** Opening Record excerpts block **
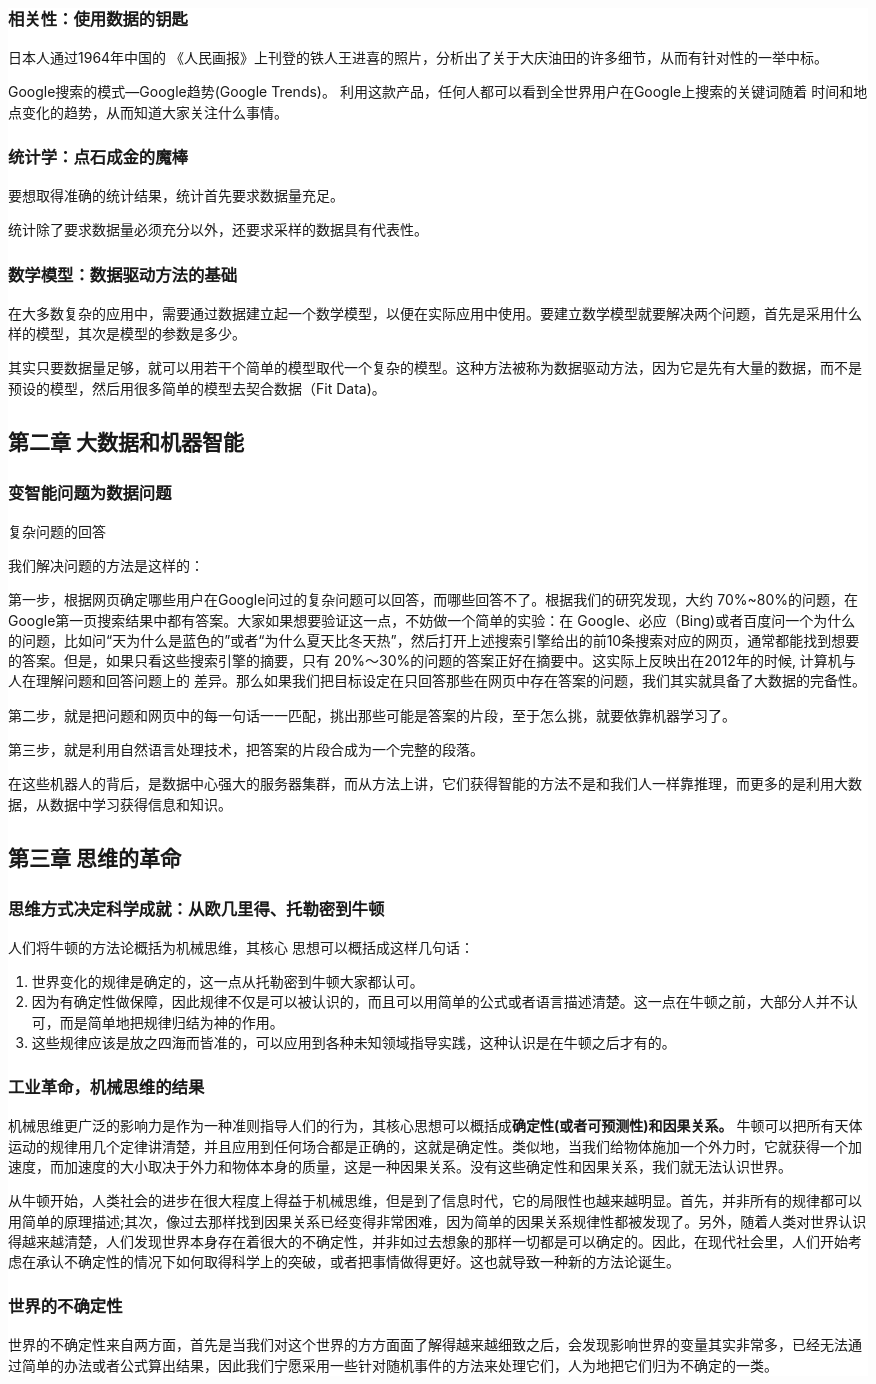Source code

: ### 相关性：使用数据的钥匙
日本人通过1964年中国的 《人民画报》上刊登的铁人王进喜的照片，分析出了关于大庆油田的许多细节，从而有针对性的一举中标。

Google搜索的模式—Google趋势(Google Trends)。 利用这款产品，任何人都可以看到全世界用户在Google上搜索的关键词随着 时间和地点变化的趋势，从而知道大家关注什么事情。

### 统计学：点石成金的魔棒
要想取得准确的统计结果，统计首先要求数据量充足。

统计除了要求数据量必须充分以外，还要求采样的数据具有代表性。

### 数学模型：数据驱动方法的基础
在大多数复杂的应用中，需要通过数据建立起一个数学模型，以便在实际应用中使用。要建立数学模型就要解决两个问题，首先是采用什么样的模型，其次是模型的参数是多少。

其实只要数据量足够，就可以用若干个简单的模型取代一个复杂的模型。这种方法被称为数据驱动方法，因为它是先有大量的数据，而不是预设的模型，然后用很多简单的模型去契合数据（Fit Data)。

## 第二章 大数据和机器智能
### 变智能问题为数据问题
复杂问题的回答

我们解决问题的方法是这样的：

第一步，根据网页确定哪些用户在Google问过的复杂问题可以回答，而哪些回答不了。根据我们的研究发现，大约 70%~80%的问题，在Google第一页搜索结果中都有答案。大家如果想要验证这一点，不妨做一个简单的实验：在 Google、必应（Bing)或者百度问一个为什么的问题，比如问“天为什么是蓝色的”或者“为什么夏天比冬天热”，然后打开上述搜索引擎给出的前10条搜索对应的网页，通常都能找到想要的答案。但是，如果只看这些搜索引擎的摘要，只有 20%〜30%的问题的答案正好在摘要中。这实际上反映出在2012年的时候, 计算机与人在理解问题和回答问题上的 差异。那么如果我们把目标设定在只回答那些在网页中存在答案的问题，我们其实就具备了大数据的完备性。

第二步，就是把问题和网页中的每一句话一一匹配，挑出那些可能是答案的片段，至于怎么挑，就要依靠机器学习了。

第三步，就是利用自然语言处理技术，把答案的片段合成为一个完整的段落。

在这些机器人的背后，是数据中心强大的服务器集群，而从方法上讲，它们获得智能的方法不是和我们人一样靠推理，而更多的是利用大数据，从数据中学习获得信息和知识。

## 第三章 思维的革命
### 思维方式决定科学成就：从欧几里得、托勒密到牛顿
人们将牛顿的方法论概括为机械思维，其核心 思想可以概括成这样几句话：

1. 世界变化的规律是确定的，这一点从托勒密到牛顿大家都认可。
1. 因为有确定性做保障，因此规律不仅是可以被认识的，而且可以用简单的公式或者语言描述清楚。这一点在牛顿之前，大部分人并不认可，而是简单地把规律归结为神的作用。
1. 这些规律应该是放之四海而皆准的，可以应用到各种未知领域指导实践，这种认识是在牛顿之后才有的。

### 工业革命，机械思维的结果
机械思维更广泛的影响力是作为一种准则指导人们的行为，其核心思想可以概括成**确定性(或者可预测性)和因果关系。** 牛顿可以把所有天体运动的规律用几个定律讲清楚，并且应用到任何场合都是正确的，这就是确定性。类似地，当我们给物体施加一个外力时，它就获得一个加速度，而加速度的大小取决于外力和物体本身的质量，这是一种因果关系。没有这些确定性和因果关系，我们就无法认识世界。

从牛顿开始，人类社会的进步在很大程度上得益于机械思维，但是到了信息时代，它的局限性也越来越明显。首先，并非所有的规律都可以用简单的原理描述;其次，像过去那样找到因果关系已经变得非常困难，因为简单的因果关系规律性都被发现了。另外，随着人类对世界认识得越来越清楚，人们发现世界本身存在着很大的不确定性，并非如过去想象的那样一切都是可以确定的。因此，在现代社会里，人们开始考虑在承认不确定性的情况下如何取得科学上的突破，或者把事情做得更好。这也就导致一种新的方法论诞生。

### 世界的不确定性
世界的不确定性来自两方面，首先是当我们对这个世界的方方面面了解得越来越细致之后，会发现影响世界的变量其实非常多，已经无法通过简单的办法或者公式算出结果，因此我们宁愿采用一些针对随机事件的方法来处理它们，人为地把它们归为不确定的一类。
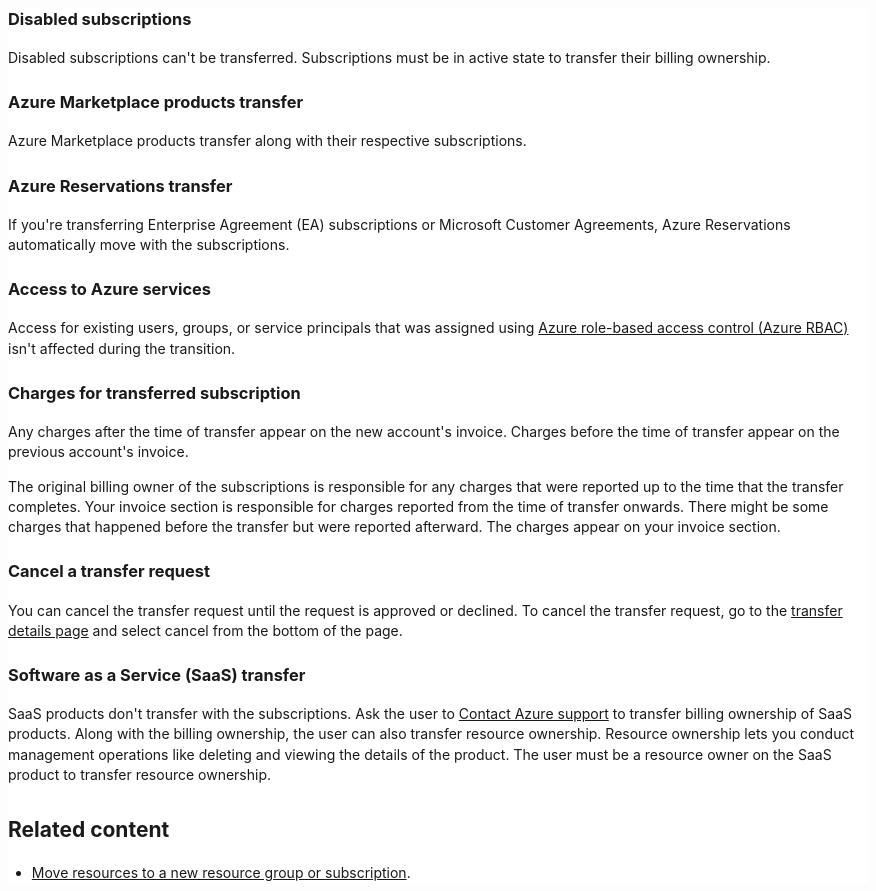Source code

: ### Disabled subscriptions

Disabled subscriptions can't be transferred. Subscriptions must be in active state to transfer their billing ownership.

### Azure Marketplace products transfer

Azure Marketplace products transfer along with their respective subscriptions.

### Azure Reservations transfer

If you're transferring Enterprise Agreement (EA) subscriptions or Microsoft Customer Agreements, Azure Reservations automatically move with the subscriptions.

### Access to Azure services

Access for existing users, groups, or service principals that was assigned using [Azure role-based access control (Azure RBAC)](../../role-based-access-control/overview.md) isn't affected during the transition.

### Charges for transferred subscription

Any charges after the time of transfer appear on the new account's invoice. Charges before the time of transfer appear on the previous account's invoice.

The original billing owner of the subscriptions is responsible for any charges that were reported up to the time that the transfer completes. Your invoice section is responsible for charges reported from the time of transfer onwards. There might be some charges that happened before the transfer but were reported afterward. The charges appear on your invoice section.

### Cancel a transfer request

You can cancel the transfer request until the request is approved or declined. To cancel the transfer request, go to the [transfer details page](mca-request-billing-ownership.md#check-the-transfer-request-status) and select cancel from the bottom of the page.

### Software as a Service (SaaS) transfer

SaaS products don't transfer with the subscriptions. Ask the user to [Contact Azure support](https://portal.azure.com/?#blade/Microsoft_Azure_Support/HelpAndSupportBlade) to transfer billing ownership of SaaS products. Along with the billing ownership, the user can also transfer resource ownership. Resource ownership lets you conduct management operations like deleting and viewing the details of the product. The user must be a resource owner on the SaaS product to transfer resource ownership.


## Related content

- [Move resources to a new resource group or subscription](../../azure-resource-manager/management/move-resource-group-and-subscription.md).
** Closing Record excerpts block **
* **What you should do**
Rewrite the lines from the one containing "## Related content" through the final line as a Markdown table with the columns Row and Line. Put a row number in the first column and the line in the second, and skip blank lines.

* **Exercise output**
| Row | Line |
|---|---|
| 1 | ## Related content |
| 2 | - [Move resources to a new resource group or subscription](../../azure-resource-manager/management/move-resource-group-and-subscription.md). |